| Ihre Aufgaben |
(a) Geben Sie bitte den Abschnitt des Ausgangstextes wortgetreu wieder, der mit den Worten "Der angefochtene Bescheid" beginnt und mit "Exekution zu ersetzen." endet.
(b) Erklären Sie in ein bis drei Sätzen anhand des Ausgangstextes, weshalb die mitbeteiligte Gebietskrankenkasse Erhebungen durchführte.

| Ausgangstext |
.....

Der angefochtene Bescheid wird wegen Rechtswidrigkeit infolge Verletzung von Verfahrensvorschriften aufgehoben.

Der Bund (Bundesminister für soziale Sicherheit, Generationen und Konsumentenschutz) hat dem Beschwerdeführer Aufwendungen in der Höhe von EUR 991,20 binnen zwei Wochen bei sonstiger Exekution zu ersetzen.

Begründung

Die erstmitbeteiligte Restaurant BetriebsgesmbH (in der Folge nur: Gesellschaft) wurde - wie einem Firmenbuchauszug vom 3. November 1997 im Akt der mitbeteiligten Gebietskrankenkasse zu entnehmen ist - am 6. Dezember 1996 errichtet und wurde seit einem Generalversammlungsbeschluss vom 23. Mai 1997 durch die Geschäftsführerin Maria Emilia K vertreten. Als Alleingesellschafterin des Unternehmens scheint Silvia P, wohnhaft in Budapest, auf. Auf Grund eines in einem Exekutionsverfahren der mitbeteiligten Gebietskrankenkasse gegen die Gesellschaft betreffend Beitragsforderungen aufgetretenen Zustellanstandes führte die Gebietskrankenkasse Erhebungen durch, worüber der Erhebungsbericht vom 3. November 1997 wie folgt Auskunft gibt:

     "Seit 1.8.97 ist hier die Firma (B.D.) KEG etabliert. Pächter

der Pizzeria ist der Gesellschafter, Herr (B.D.) .... . Er hat den

BO. (gemeint offenbar: Betriebsort) von der verpfl. Fa. gepachtet.

.....

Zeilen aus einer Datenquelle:

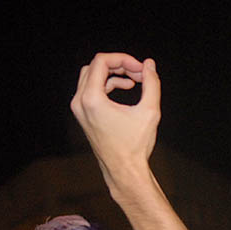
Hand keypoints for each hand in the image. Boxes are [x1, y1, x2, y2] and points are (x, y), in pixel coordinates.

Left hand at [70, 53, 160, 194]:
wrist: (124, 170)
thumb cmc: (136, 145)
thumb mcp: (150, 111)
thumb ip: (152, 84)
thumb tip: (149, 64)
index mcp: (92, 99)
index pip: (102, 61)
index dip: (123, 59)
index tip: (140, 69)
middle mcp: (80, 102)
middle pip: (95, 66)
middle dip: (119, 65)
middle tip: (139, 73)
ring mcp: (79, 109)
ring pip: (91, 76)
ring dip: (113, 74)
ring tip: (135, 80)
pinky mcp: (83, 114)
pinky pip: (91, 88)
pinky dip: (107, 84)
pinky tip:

.....

| Lösungen |
(a)
Der angefochtene Bescheid wird wegen Rechtswidrigkeit infolge Verletzung von Verfahrensvorschriften aufgehoben.

Der Bund (Bundesminister für soziale Sicherheit, Generationen und Konsumentenschutz) hat dem Beschwerdeführer Aufwendungen in der Höhe von EUR 991,20 binnen zwei Wochen bei sonstiger Exekution zu ersetzen.

(b) Die Gebietskrankenkasse führte Erhebungen durch, weil ein Zustellanstand aufgetreten war. Dieser ergab sich in einem Exekutionsverfahren, das sie wegen Beitragsforderungen gegen die Gesellschaft betrieb.